UNICEF is committed to doing all it can to achieve the Sustainable Development Goals (SDGs), in partnership with governments, civil society, business, academia and the United Nations family – and especially children and young people.
BEIJING, 16 May 2014 - At the conclusion of a five day visit to China, UNICEF Executive Director Anthony Lake commended the Government of China for its commitment to address socio-economic disparities facing the country. He also discussed with the Government, the continued need to prioritize efforts to reduce inequity, especially for children in the remotest corners of the country.
Mr Lake’s visit to China, timed with this year’s celebration of the 25th Anniversary on the Rights of the Child, was an opportunity to reaffirm UNICEF’s long standing partnership with the Government and people of China. The visit included meetings with senior Government officials, as well as to schools in Yunnan Province to understand the dramatic progress the country has made for its 279 million children, which make up 15 percent of the world’s child population.
In the last two decades China has witnessed massive reduction in poverty, a 75 percent reduction in under-five child mortality and primary school enrolment rates of almost 100 per cent. The country has achieved the Millennium Development Goals related to under-five mortality, primary school education, poverty and nutrition and is on track to meet efforts to reduce maternal mortality.
The visit also demonstrated how especially in a country as large and populous as China, national averages can often mask regional disparities. So while significant gains have been made to reduce poverty on a national basis, the challenges of reaching the poorest and most vulnerable children with quality and equitable social services remains a top priority.
According to the 2010 consensus, the number of children living in rural poverty-stricken areas was estimated to be 70 million, accounting for about 25 per cent of the child population nationwide. Children in these areas lagged behind other children in terms of health, enrolment in or completion of education, and access to household water and sanitation.

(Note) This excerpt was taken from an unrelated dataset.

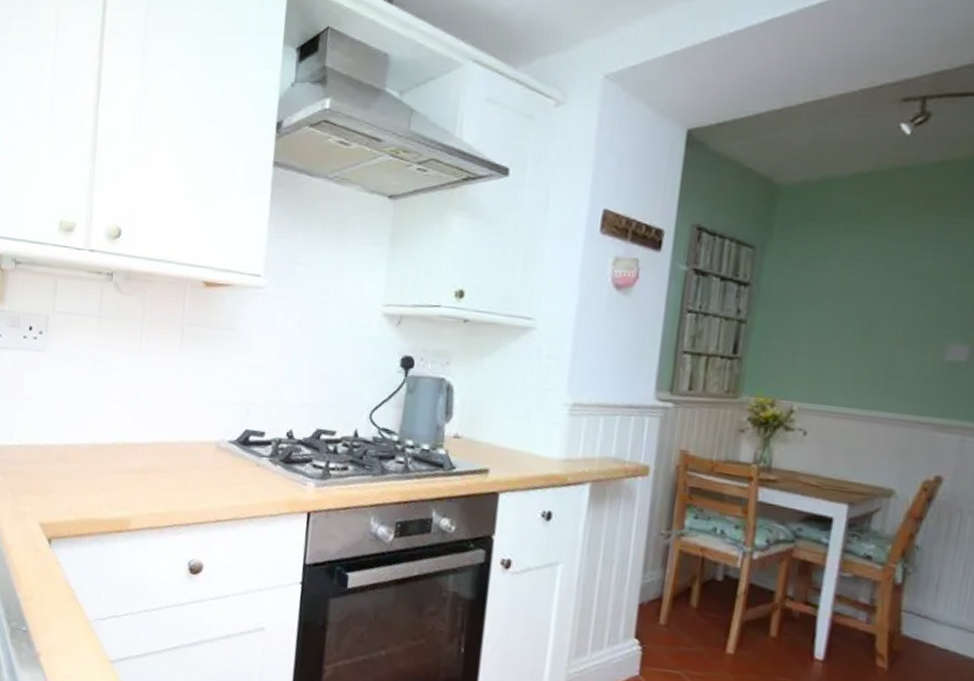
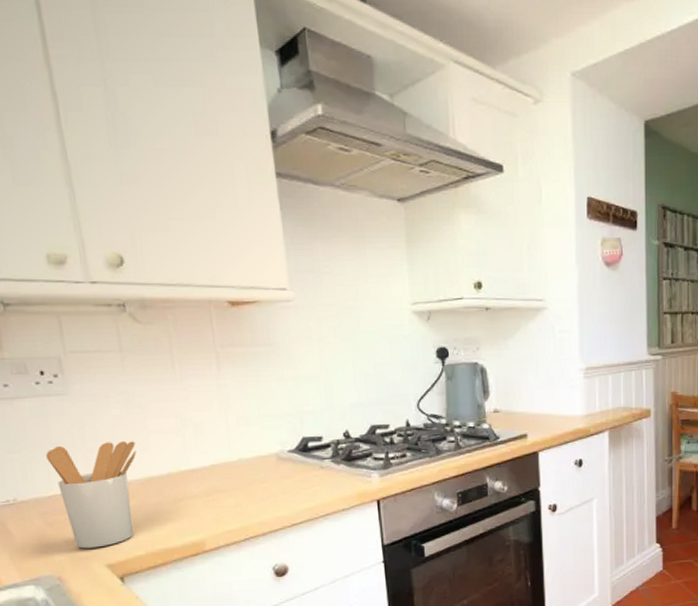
utensil holder: none [15,399,92,505] -> present [46,441,137,549]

“The Government of China knows - we all know - that to an impoverished mother, struggling to provide for her family… or a girl who has to do housework rather than homework… or a boy who repeatedly falls sick because of poor sanitation systems … achieving national statistical progress is not meaningful to them”, Mr. Lake said in remarks made at a welcome reception. “And the Government of China here knows the importance of addressing such disparities by making services available to the most excluded, especially children.”
At a remote primary school in Jianchuan county in Yunnan Province, Mr. Lake had the opportunity to see the impact of the Government working with UNICEF’s support, to reach children in remote, poor and ethnic minority areas. He visited a primary school that served 12 surrounding villages, by providing both education as well as boarding facilities for the students, who otherwise would not be able to walk the long distances back and forth to reach school every day.
The school is one of 250 child friendly pilot schools in 5 demonstration counties, in which the Ministry of Education working with UNICEF to test a new model. It includes social emotional learning through participatory teaching, making the school environmental friendly with sanitation and water facilities, as well as strengthening school management.
In a classroom, he saw how a simple board game was used by a teacher to help children learn math. “Without that catalytic board game, the children would not have been as interactive. That is the key to quality learning and to early childhood development generally,” Mr. Lake observed. “It is not just learning by rote but playing together, studying together, and responding to the teacher.”
Already the Government has adopted National Child Friendly School Standards. Social emotional learning, as a key component of this model, and with its focus on play and interactive teaching, is now also expected to be scaled up to other schools in China by 2015. To support the roll out to schools in other poor and remote areas, UNICEF is working with the Ministry of Education to develop teaching and learning materials so teachers are better equipped with the right skills and the quality of learning for students improves.
“During my meetings with Government, every Ministry I met with was extraordinarily interested in working with us to do pilot projects so together we can test what works and what doesn’t work and then the Government can take these initiatives to scale.” said Mr. Lake. “This process can improve the lives of millions and millions of children.”
Mr. Anthony Lake became UNICEF’s sixth Executive Director on 1st May 2010, bringing to the position more than 45 years of public service. His commitment to tackling inequity and spearheading UNICEF’s progress on delivering results for the most disadvantaged children has been at the forefront of his tenure. It is one of the reasons that UN Secretary General Ban Ki Moon this month reappointed Mr. Lake for a second term as UNICEF Executive Director.
About UNICEF UNICEF promotes the rights and wellbeing of every child, in everything we do. Together with our partners, we work in 190 countries and territories to translate that commitment into practical action, focusing special effort on reaching the most vulnerable and excluded children, to the benefit of all children, everywhere. Follow us on Twitter and Facebook
UNICEF in China: UNICEF first assisted China between 1947 and 1951, providing emergency services, food and nutrition, health and hygiene training during and after the Civil War. In 1979 UNICEF officially commenced its cooperation with the Government of China to support child health and nutrition, good water and sanitation, quality basic education for all boys and girls, and the protection of children from violence, exploitation, and AIDS. UNICEF is on the ground in over 190 countries and territories to help children survive and thrive, from early childhood through adolescence.